As I stood with my husband, his parents, and a small group in this burial chamber, a guide showed us how dark it was without any light source throughout the year, and then he demonstrated (with a large flashlight) how the chamber is illumined on the winter solstice. His demonstration led me to wonder about my own ability to turn to the Light, and to question what keeps me in spiritual darkness. How can I align myself with the Light when I’m feeling despondent? How did early Friends, standing or sitting in cells in Lancaster prison, keep the faith when sunlight was denied?

Newgrange, Chartres, St. Paul’s Cathedral, and other well known structures built for worship have in common openings to the light, well designed “cracks,” beautifully arranged to turn our attention to the light. Their design reminds me of our need, our dependence on sunlight, especially in winter and times of spiritual darkness. These wonderful creations also offer the message that making a space for worship and directing our attention to the light and to God’s Light takes daily work in small steps by people dedicated to working together over a lifetime and hundreds of years.

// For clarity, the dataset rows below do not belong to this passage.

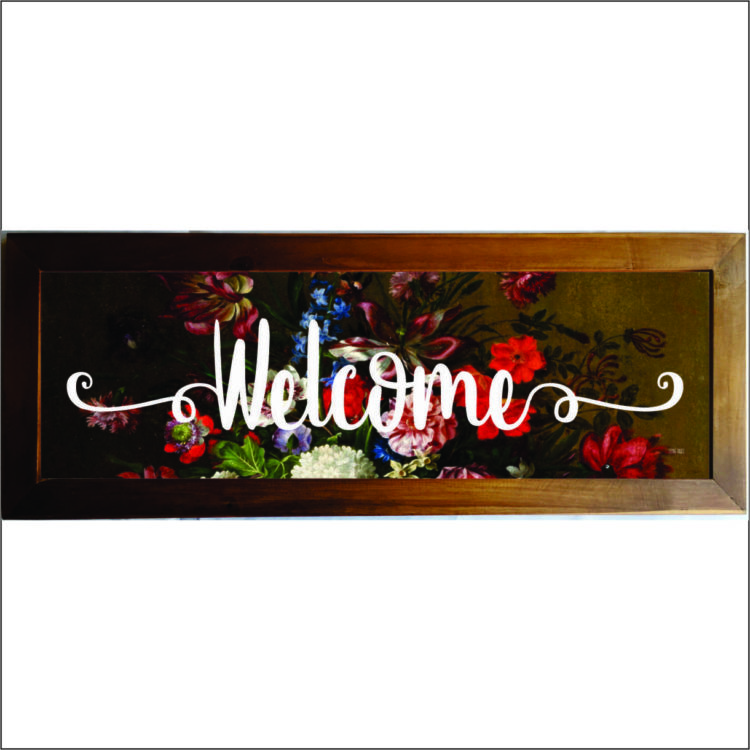
This screenshot has width=750, height=750. What are the coordinates of `upper right corner miter cut of frame` in the screenshot? It's located at (728, 253).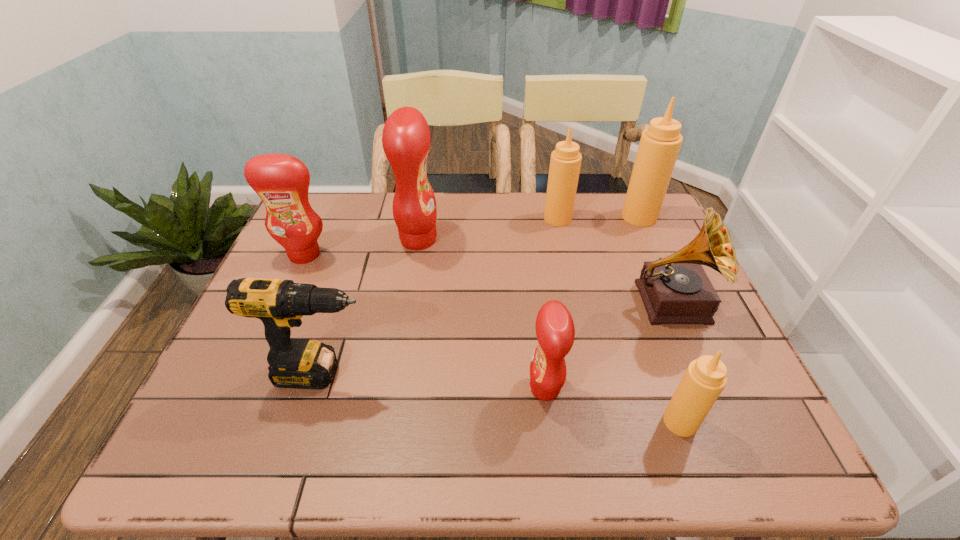
Choose which tan condiment is the nearest neighbor to the drill. Please provide its 2D coordinates. Your answer should be formatted as a tuple, i.e. [(x, y)], where the tuple contains the x and y coordinates of a point satisfying the conditions above.

[(705, 378)]

You are a GUI agent. You are given a task and a screenshot of the screen. Output one action in this format:
    pyautogui.click(x=<x>, y=<y>)
    Task: Click on the vacant space that satisfies the following two spatial constraints: 1. on the front side of the third condiment from right to left; 2. on the right side of the second tan condiment from left to right
    The height and width of the screenshot is (540, 960).
    Given the screenshot: What is the action you would take?
    pyautogui.click(x=602, y=422)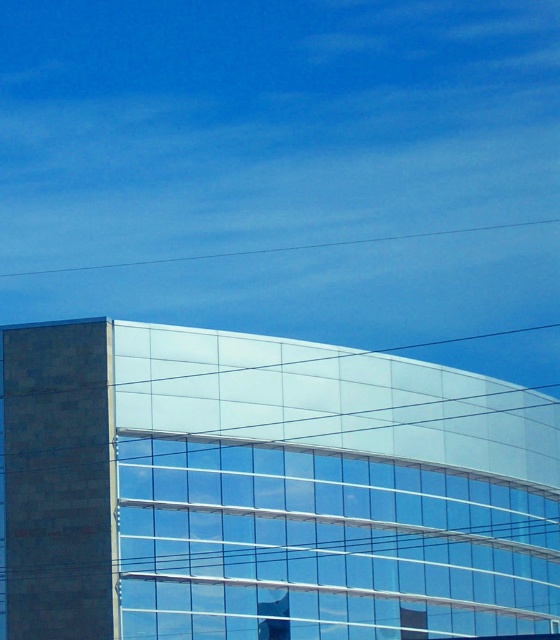
Based on the photo, can you confirm if transparent glass window at center is positioned to the left of metallic glass window at center?

No, transparent glass window at center is not to the left of metallic glass window at center.

Which of these two, transparent glass window at center or metallic glass window at center, stands taller?

transparent glass window at center is taller.

Is point (292, 472) farther from viewer compared to point (286, 627)?

That is True.

The height and width of the screenshot is (640, 560). Find the location of `transparent glass window at center`. transparent glass window at center is located at coordinates (325, 544).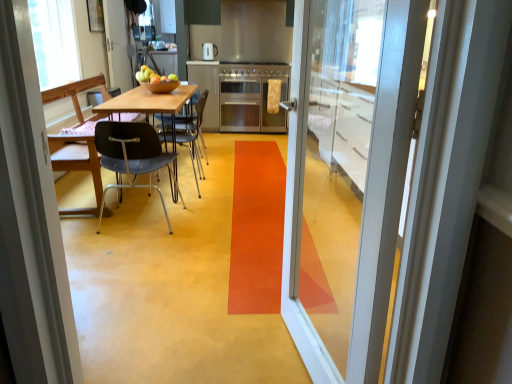
This screenshot has height=384, width=512. Identify the location of free space to the right of black plastic chair at left, the second chair viewed from the left. (213, 216).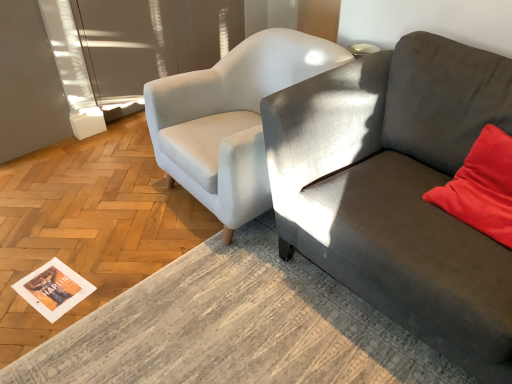
Question: Relative to textured gray couch at right, is white paper magazine at lower left in front or behind?

Choices:
 (A) behind
 (B) front

Answer: (A)

Question: Is white paper magazine at lower left situated inside textured gray couch at right or outside?

Choices:
 (A) inside
 (B) outside

Answer: (B)

Question: Which object is positioned closest to the transparent glass door at upper left?

Choices:
 (A) velvet red pillow at right
 (B) white paper magazine at lower left
 (C) textured gray couch at right
 (D) white fabric chair at center

Answer: (D)

Question: Which is farther from the white fabric chair at center?

Choices:
 (A) white paper magazine at lower left
 (B) velvet red pillow at right
 (C) transparent glass door at upper left
 (D) textured gray couch at right

Answer: (C)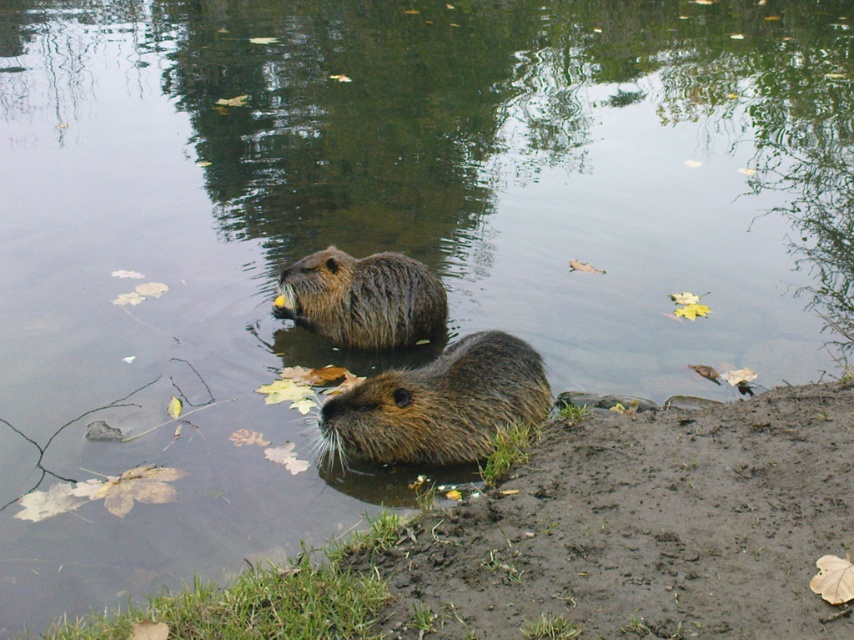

The challenge on my spiritual journey is planning ways to let the Light in and to pay attention to the seed that God sows in my heart. I am becoming better at creating openings, framing time and space for both the sunlight and the Light. Morning yoga, prayer, meditation alone and with others, journal writing, and sitting in my garden reading great spiritual teachers are ways that I build my days to capture the Light. Creating this space for openings in each day and planning my life around my spiritual journey is a series of small steps and a commitment for life.

At Coventry Cathedral in England, a modern structure stands beside the remains of the old cathedral destroyed by the bombing of World War II. A small cross is mounted on stones and the burned ruins. Carved into the stone are the words, “Father forgive.” Standing before such a grave, such a monument burns into my mind and heart how hard it is to utter those words and how much harder it is to say with sincerety, “I forgive those who have wounded me,” or to seek forgiveness from God and the people I’ve hurt. Even without the devastation of war or terrorist attacks, my own anger, grief, and spiritual darkness break me. I struggle to accept all these unplanned, ugly cracks, and I discover that forgiveness opens me to new light. God’s love is always there, ready to accept me, cracks and all.

Wonderful new openings to the Light come when I pray, “Forgive me, heal me.” Leonard Cohen’s song plays again, “Forget your perfect offering. . . . That’s how the Light gets in.”

Mary Ann Downey

Mary Ann Downey is director of Decision Bridges, a nonprofit organization that brings people together to build consensus and bridge differences. She is a member of Atlanta (Ga.) Meeting and of the Friends Journal Board of Trustees.